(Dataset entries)

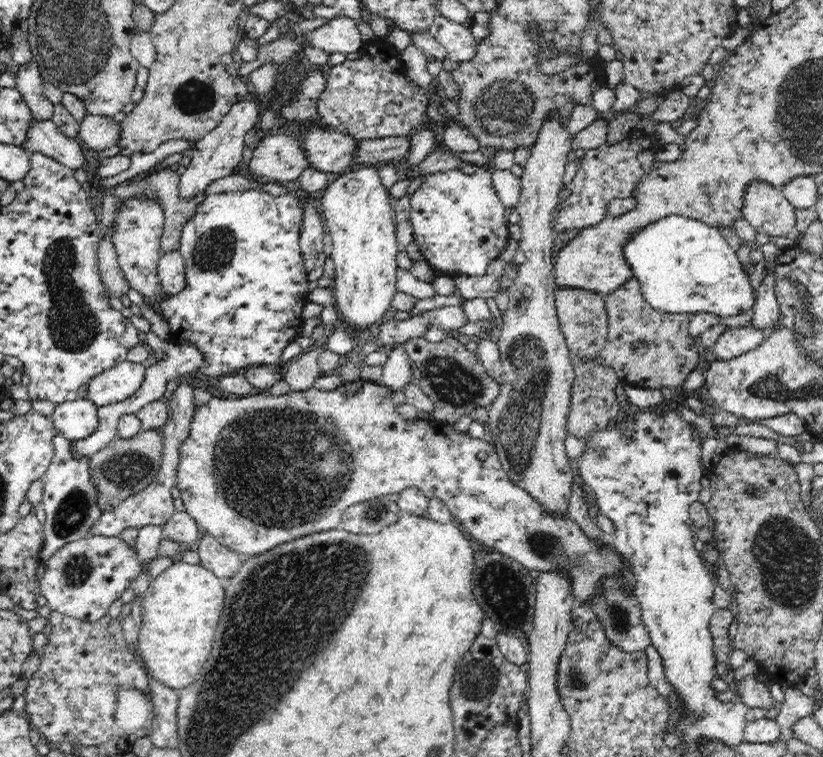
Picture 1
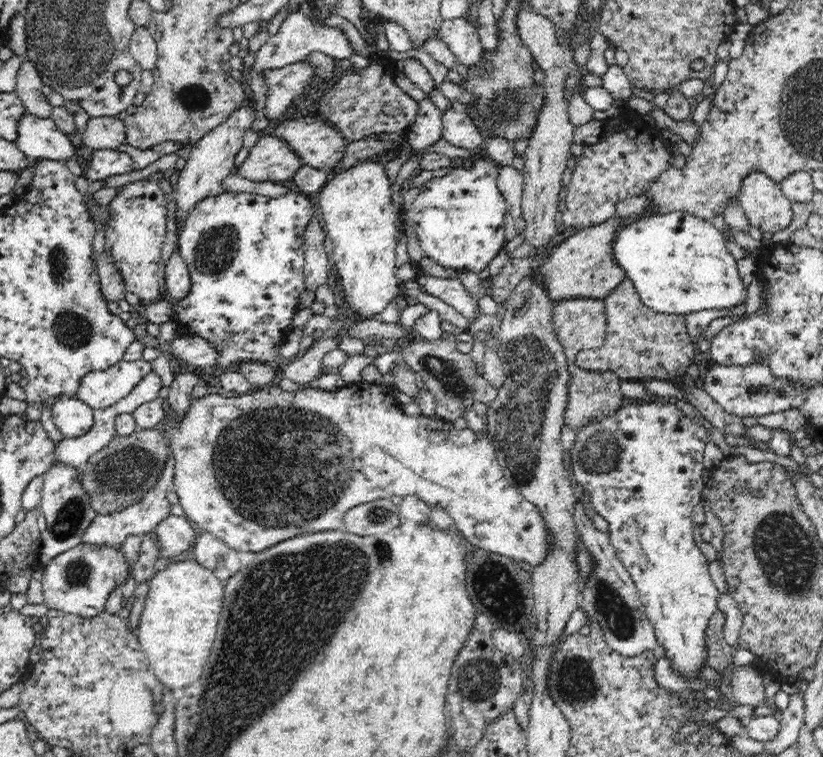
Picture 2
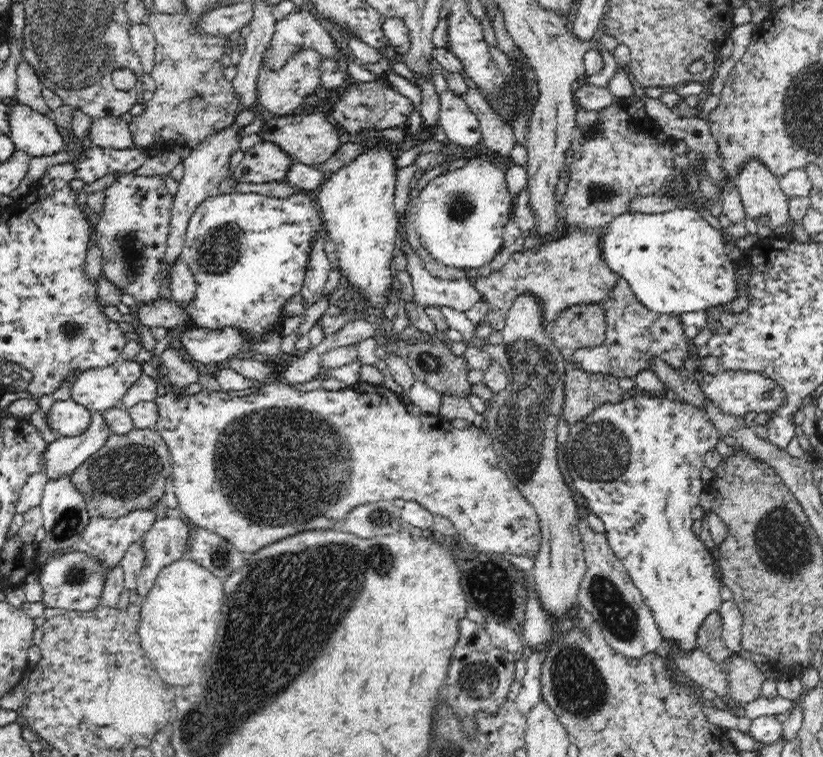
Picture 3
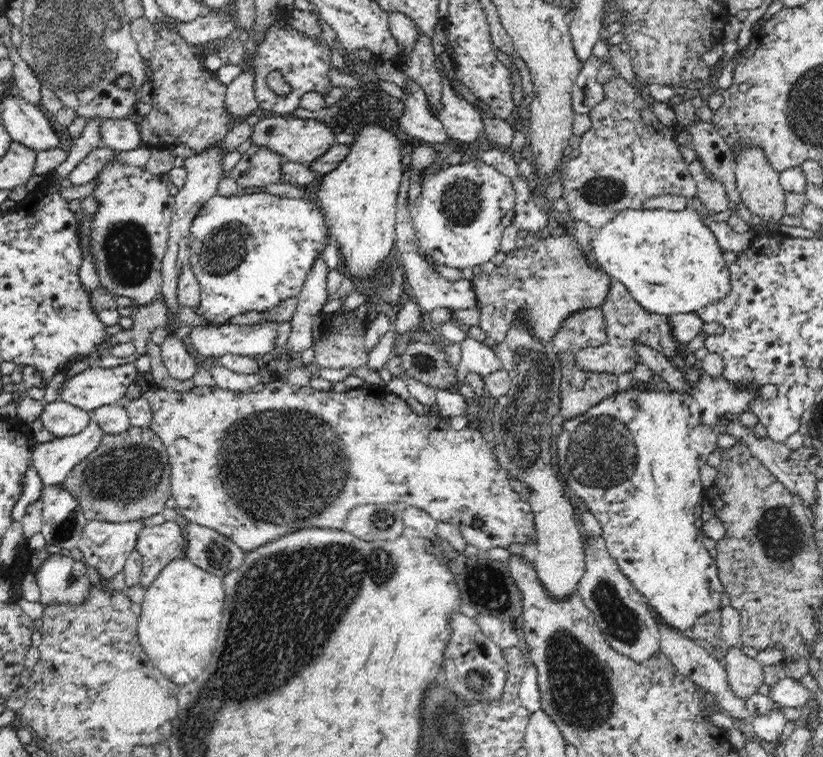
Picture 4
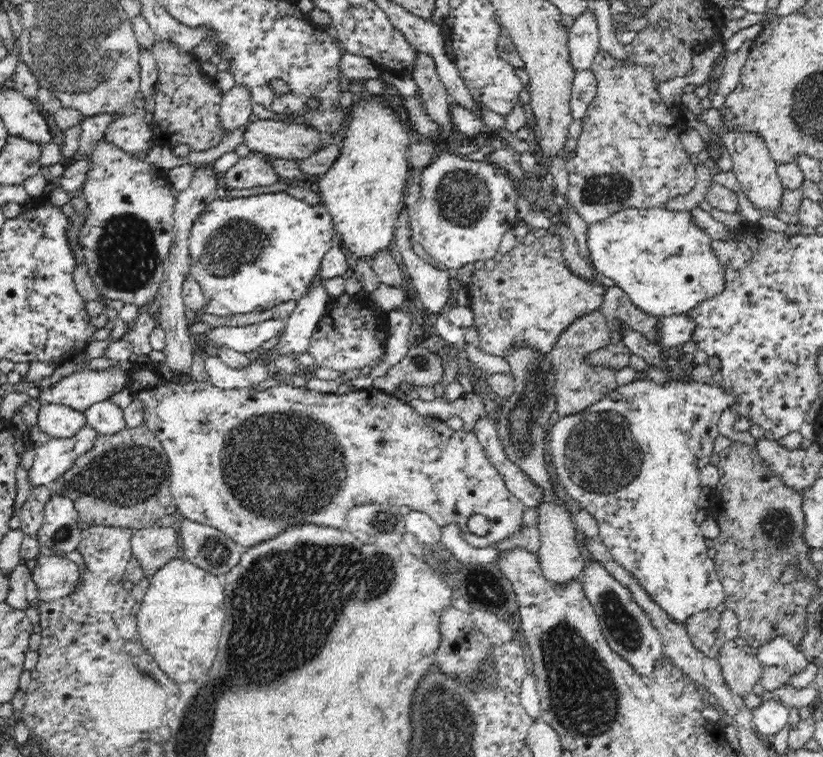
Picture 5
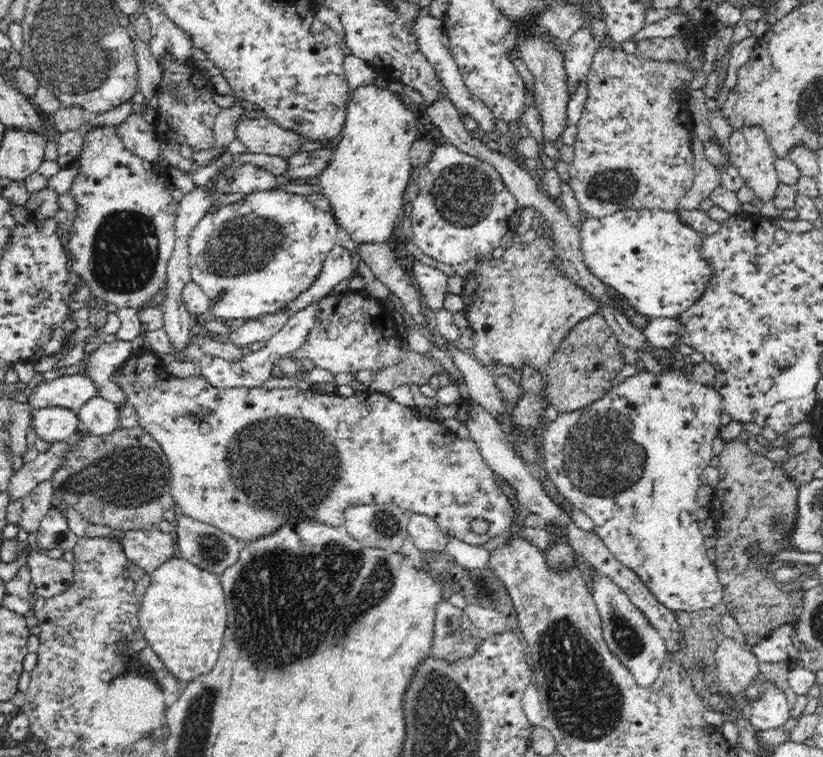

What you will do:
Each line above should be written out again unchanged; no images are to be carried over.

Output below:
Picture 1
Picture 2
Picture 3
Picture 4
Picture 5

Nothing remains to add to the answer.